Genoplesium morrisii, commonly known as the bearded midge orchid and known as Corunastylis morrisii in Australia, is a small terrestrial orchid endemic to south-eastern Australia. It has a single thin leaf fused to the flowering stem and up to fifteen small, dark purplish-black or green and purple flowers.

==Description==
Genoplesium morrisii is a terrestrial, perennial, deciduous, herb with an underground tuber and a single thin leaf 200-250 mm long and fused to the flowering stem with the free part 10-22 mm long. Between three and fifteen dark purplish-black or green and purple flowers are crowded along a flowering stem 35-50 mm tall. The flowers are about 11 mm long and 9 mm wide and are inverted so that the labellum is above the column rather than below it. The dorsal sepal is egg-shaped, 5-6 mm long and about 2.5 mm wide with dark purpish-black stripes. The lateral sepals are linear to lance-shaped, about 7 mm long, 1.5 mm wide and spread apart from each other. The petals are lance-shaped to egg-shaped, about 4 mm long and 1.5 mm wide with a pointed tip. The labellum is lance-shaped, to narrow egg-shaped, about 4 mm long, 1.5 mm wide and vibrates in the slightest breeze. The sides of the labellum are lines with many coarse, spreading cilia and there is a narrow oblong callus in the centre of the labellum and extending about halfway to its tip. Flowering occurs between January and April.

==Taxonomy and naming==
The bearded midge orchid was first formally described in 1931 by William Henry Nicholls who gave it the name Prasophyllum morrisii and published the description in The Victorian Naturalist. In 1989, David Jones and Mark Clements changed the name to Genoplesium morrisii and in 2002 changed the name again to Corunastylis morrisii. The specific epithet (morrisii) honours "Mr. P.F. Morris of the National Herbarium, whose name I have bestowed upon this dainty little species".

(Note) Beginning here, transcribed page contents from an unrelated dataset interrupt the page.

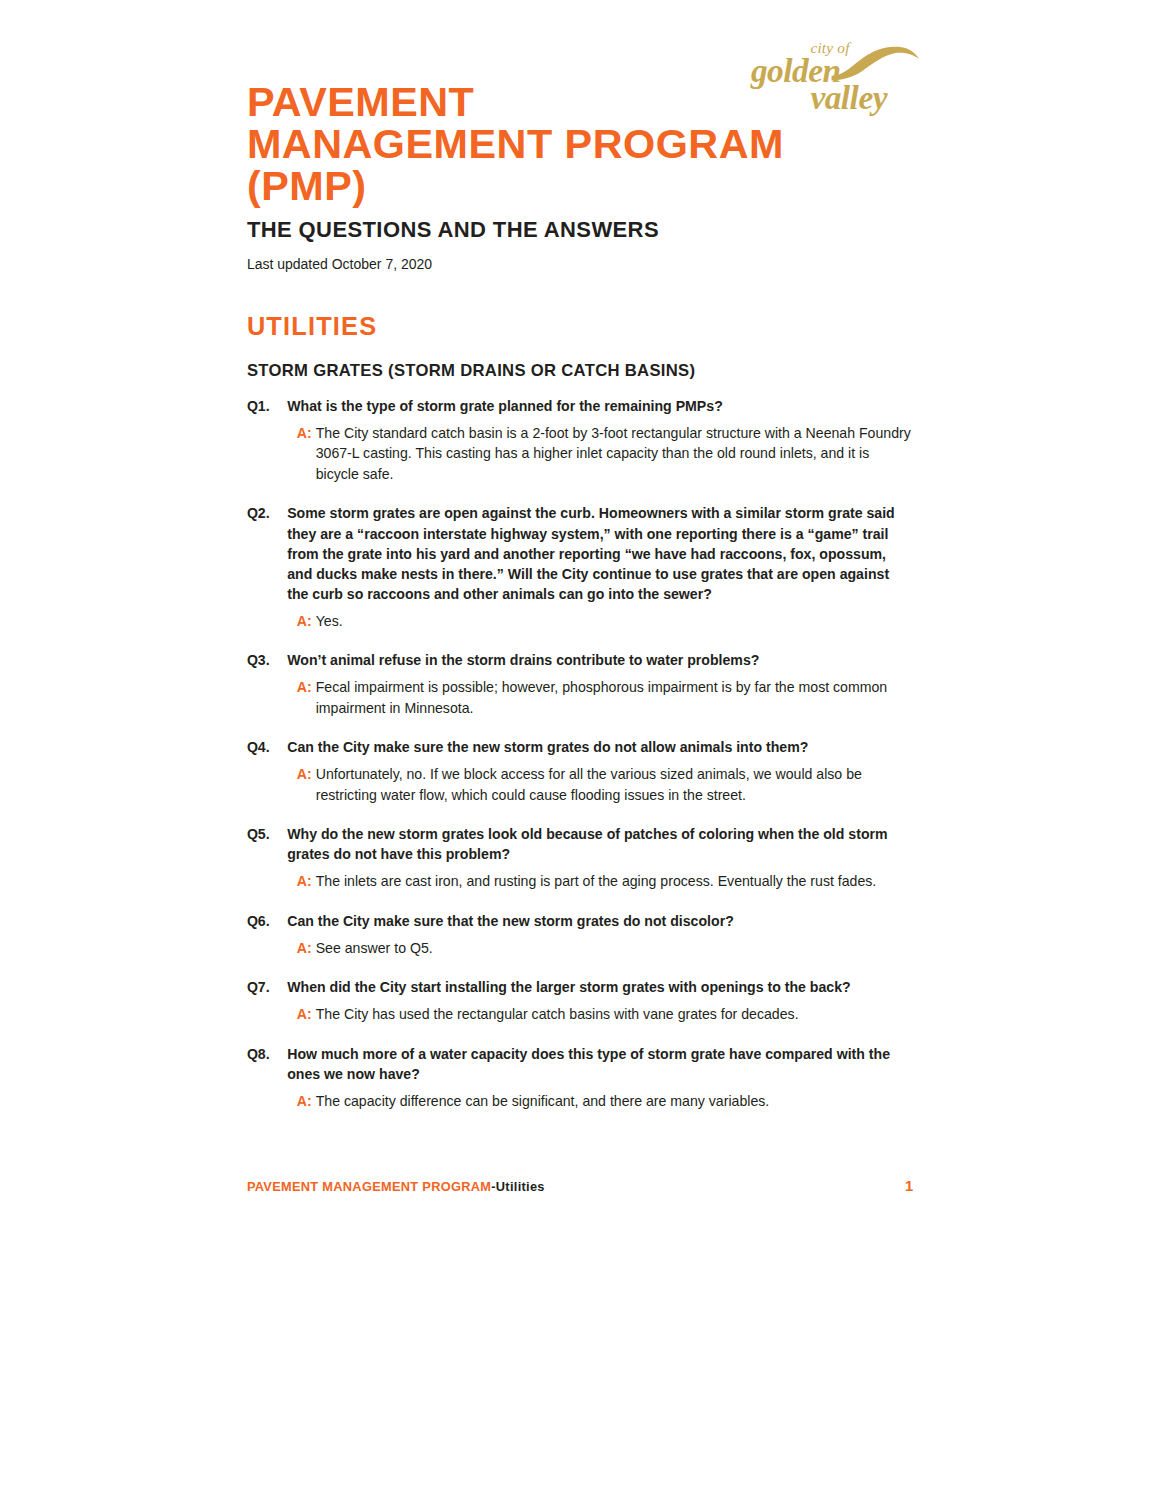city of golden valley
Pavement Management Program (PMP)
The Questions and the Answers
Last updated October 7, 2020
Utilities
Storm Grates (Storm Drains or Catch Basins)
Q1. What is the type of storm grate planned for the remaining PMPs?
A: The City standard catch basin is a 2-foot by 3-foot rectangular structure with a Neenah Foundry 3067-L casting. This casting has a higher inlet capacity than the old round inlets, and it is bicycle safe.
Q2. Some storm grates are open against the curb. Homeowners with a similar storm grate said they are a “raccoon interstate highway system,” with one reporting there is a “game” trail from the grate into his yard and another reporting “we have had raccoons, fox, opossum, and ducks make nests in there.” Will the City continue to use grates that are open against the curb so raccoons and other animals can go into the sewer?
A: Yes.
Q3. Won’t animal refuse in the storm drains contribute to water problems?
A: Fecal impairment is possible; however, phosphorous impairment is by far the most common impairment in Minnesota.
Q4. Can the City make sure the new storm grates do not allow animals into them?
A: Unfortunately, no. If we block access for all the various sized animals, we would also be restricting water flow, which could cause flooding issues in the street.
Q5. Why do the new storm grates look old because of patches of coloring when the old storm grates do not have this problem?
A: The inlets are cast iron, and rusting is part of the aging process. Eventually the rust fades.
Q6. Can the City make sure that the new storm grates do not discolor?
A: See answer to Q5.
Q7. When did the City start installing the larger storm grates with openings to the back?
A: The City has used the rectangular catch basins with vane grates for decades.
Q8. How much more of a water capacity does this type of storm grate have compared with the ones we now have?
A: The capacity difference can be significant, and there are many variables.
PAVEMENT MANAGEMENT PROGRAM-Utilities
1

==Distribution and habitat==
Genoplesium morrisii grows in forest, woodland and heath and is widespread and common in the southern half of Victoria. It is rarely encountered in Tasmania and possibly grows in the far south-east of New South Wales.

==Conservation==
Corunastylis morrisii is classed as "Endangered" under the Tasmanian Threatened Species Protection Act 1995. It is only known from a few near-coastal areas in the north and south where fewer than 100 mature plants are thought to survive. The main threats to the species in Tasmania are land clearing, inappropriate fire regimes and inappropriate disturbance.